Dal mining agli Exchange
È possibile investire in bitcoin attraverso società di “mining” (il processo di creazione di nuovi bitcoin), simile all’approccio degli investitori in oro che ottengono esposizione attraverso aziende di estrazione aurifera. Inoltre, esistono numerosi exchange, alcuni dei quali “offshore”, che consentono l’acquisto di bitcoin. Tuttavia, ogni opzione presenta svantaggi rispetto alla detenzione diretta di bitcoin, con i prodotti basati su future soggetti a costi di rotazione e al fenomeno del contango.
I vantaggi degli Etf
Gli Exchange Traded Fund (Etf) rappresentano veri e propri fondi comuni, con un patrimonio separato dall’emittente e custodito presso una banca depositaria. I capitali investiti rimangono di proprietà del cliente, consentendo il ritiro anche in caso di fallimento dell’emittente o della banca depositaria. Grazie a queste caratteristiche, gli Etf potrebbero attrarre anche gli investitori più scettici nel mondo delle criptovalute.
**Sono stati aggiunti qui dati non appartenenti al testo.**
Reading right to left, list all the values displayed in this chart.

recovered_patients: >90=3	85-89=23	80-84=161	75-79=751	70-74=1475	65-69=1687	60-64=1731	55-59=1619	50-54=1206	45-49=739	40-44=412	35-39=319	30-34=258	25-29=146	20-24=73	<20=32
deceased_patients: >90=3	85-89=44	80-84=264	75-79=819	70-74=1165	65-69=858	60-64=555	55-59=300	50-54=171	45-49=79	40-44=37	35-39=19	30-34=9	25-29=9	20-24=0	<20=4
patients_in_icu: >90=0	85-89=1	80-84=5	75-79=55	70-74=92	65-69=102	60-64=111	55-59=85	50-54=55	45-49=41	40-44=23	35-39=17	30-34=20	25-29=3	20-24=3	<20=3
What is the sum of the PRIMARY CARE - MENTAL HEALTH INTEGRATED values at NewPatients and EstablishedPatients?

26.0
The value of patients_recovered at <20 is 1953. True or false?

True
Il confronto con gli Etp europei
Esiste anche la possibilità di investire in bitcoin attraverso gli Exchange Traded Products (Etp), prodotti simili agli Etf e già quotati in Europa. Tuttavia, a differenza degli Etf, gli Etp non sono conformi alla normativa europea Ucits e non sono considerati fondi. Nonostante ciò, godono del patrimonio segregato, riducendo il rischio per gli investitori.
La guerra sulle commissioni
Tra gli asset manager con Etf sul bitcoin, è in corso una competizione sulle commissioni. Almeno quattro società, tra cui Invesco, Bitwise, Valkyrie e WisdomTree, hanno ridotto i costi dei loro prodotti. Bitwise, che già aveva la commissione più bassa al 0,24%, l’ha ulteriormente ridotta al 0,20%. Anche BlackRock e Ark/21Shares hanno abbassato le commissioni sui loro prodotti.
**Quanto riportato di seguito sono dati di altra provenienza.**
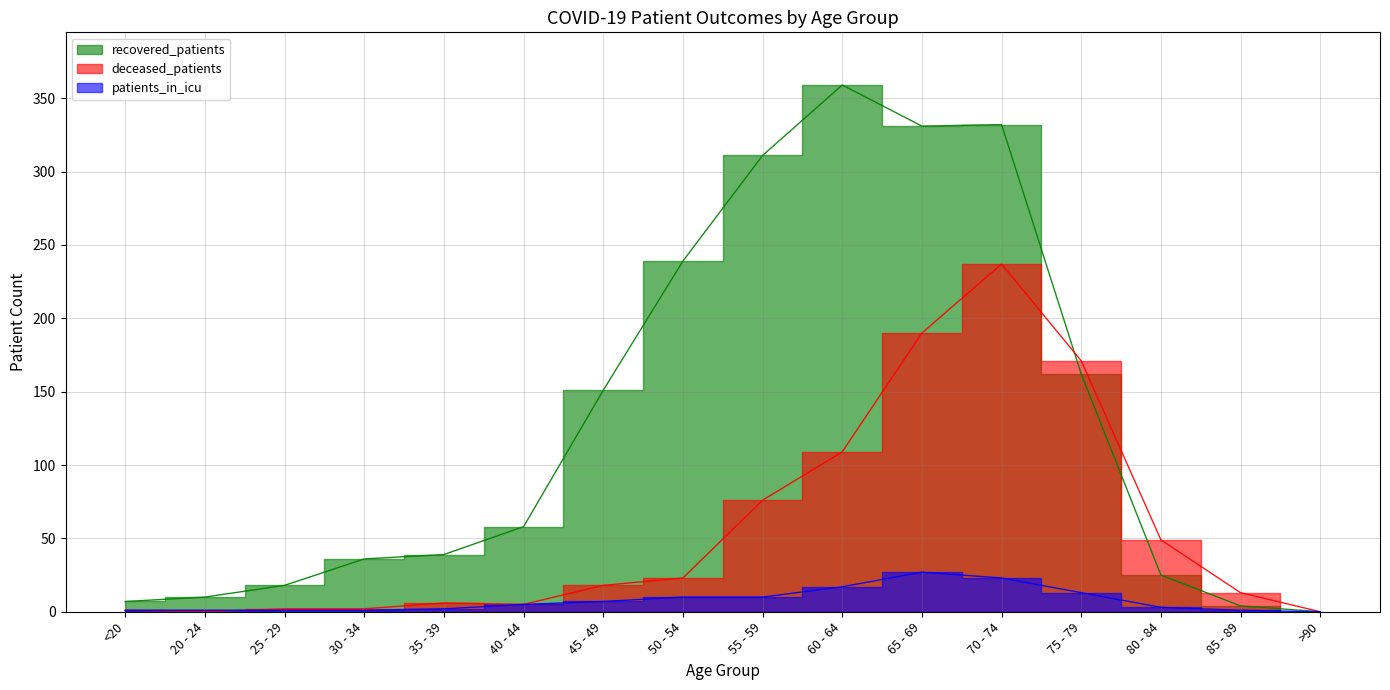

List the series in order of their overall mean, highest first.

recovered_patients, deceased_patients, patients_in_icu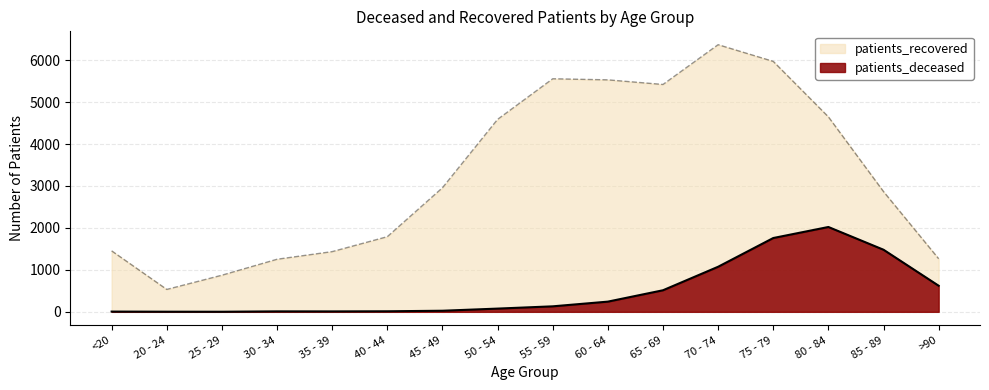

List the series in order of their overall mean, highest first.

patients_recovered, patients_deceased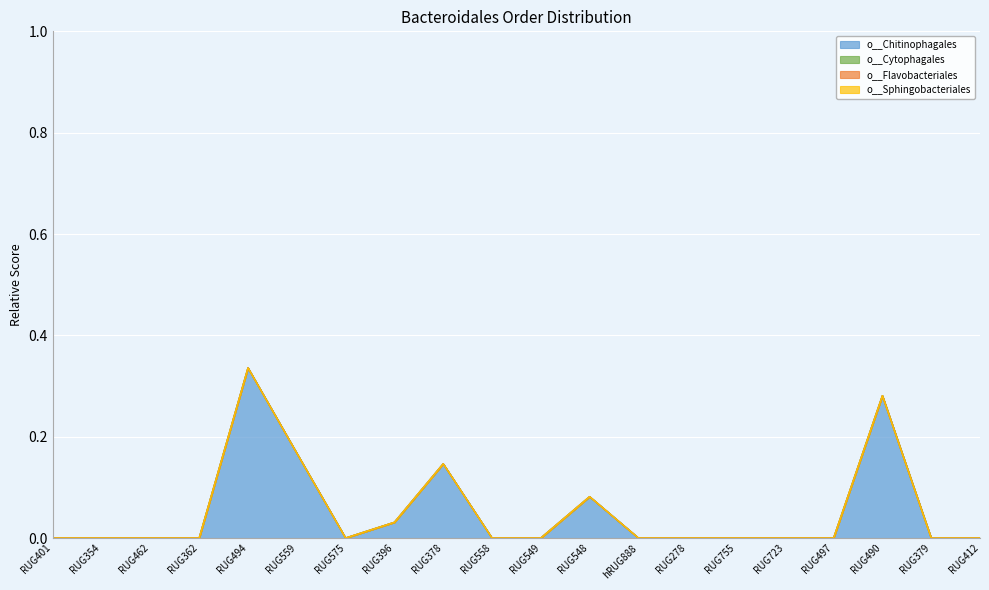

Reading right to left, what are all the values shown in this chart?

o__Chitinophagales: 0.0	0.0	0.3	0.0	0.0	0.0	0.0	0.0	0.1	0.0	0.0	0.1	0.0	0.0	0.2	0.3	0.0	0.0	0.0	0.0
o__Cytophagales: 0.0	0.0	0.0	0.0	0.0	0.0	0.0	0.0	0.0	0.0	0.0	0.0	0.0	0.0	0.0	0.0	0.0	0.0	0.0	0.0
o__Flavobacteriales: 0.0	0.0	0.0	0.0	0.0	0.0	0.0	0.0	0.0	0.0	0.0	0.0	0.0	0.0	0.0	0.0	0.0	0.0	0.0	0.0
o__Sphingobacteriales: 0.0	0.0	0.0	0.0	0.0	0.0	0.0	0.0	0.0	0.0	0.0	0.0	0.0	0.0	0.0	0.0	0.0	0.0	0.0	0.0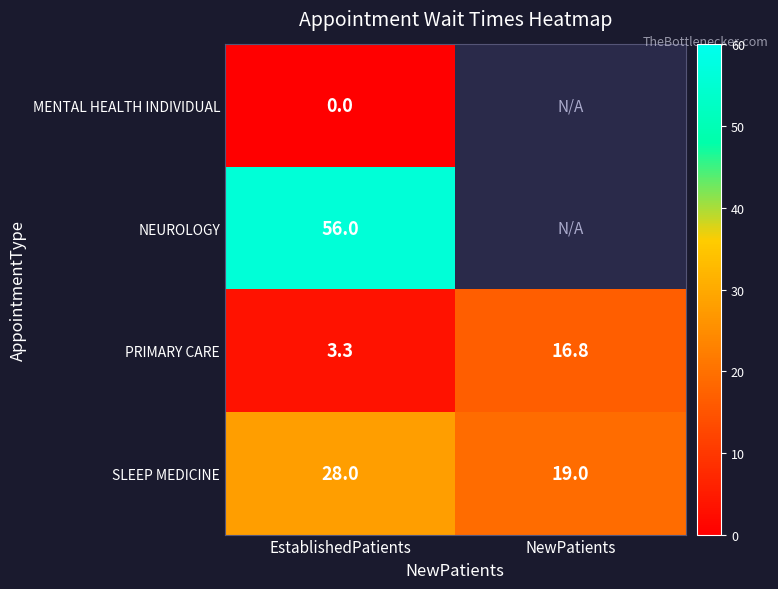

Between NewPatients and EstablishedPatients, which is larger?

EstablishedPatients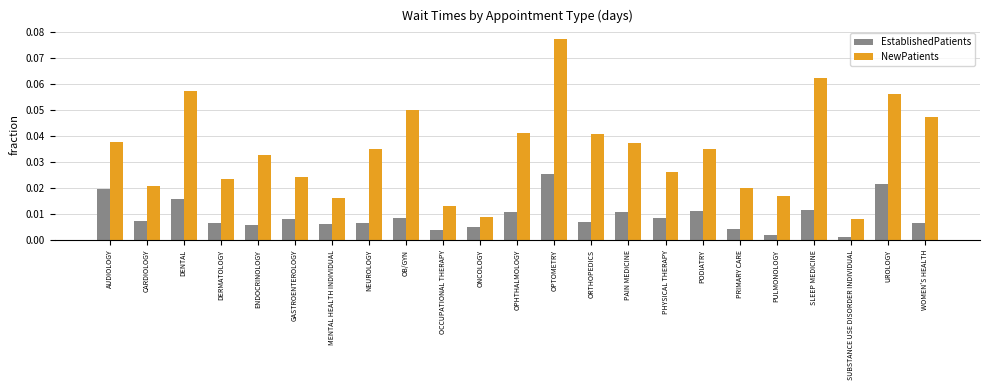

List the series in order of their overall mean, highest first.

NewPatients, EstablishedPatients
Le implicazioni sul mercato
L’ammissione di questi nuovi Etf negli Stati Uniti susciterà un maggiore interesse da parte delle banche verso le criptovalute, contribuendo a rendere il bitcoin sempre più popolare come asset class. Undici emittenti che quotano un prodotto sulla stessa asset class in soli sei mesi rappresenta un evento senza precedenti nella storia degli Etf. Tale evento potrebbe avere un impatto significativo sui prezzi del bitcoin, simile a quanto accaduto con l’oro nel 2003 quando è stato quotato il primo Exchange Traded Commodity (Etc) sul metallo prezioso, causando un aumento del 20% nelle quotazioni dell’oro.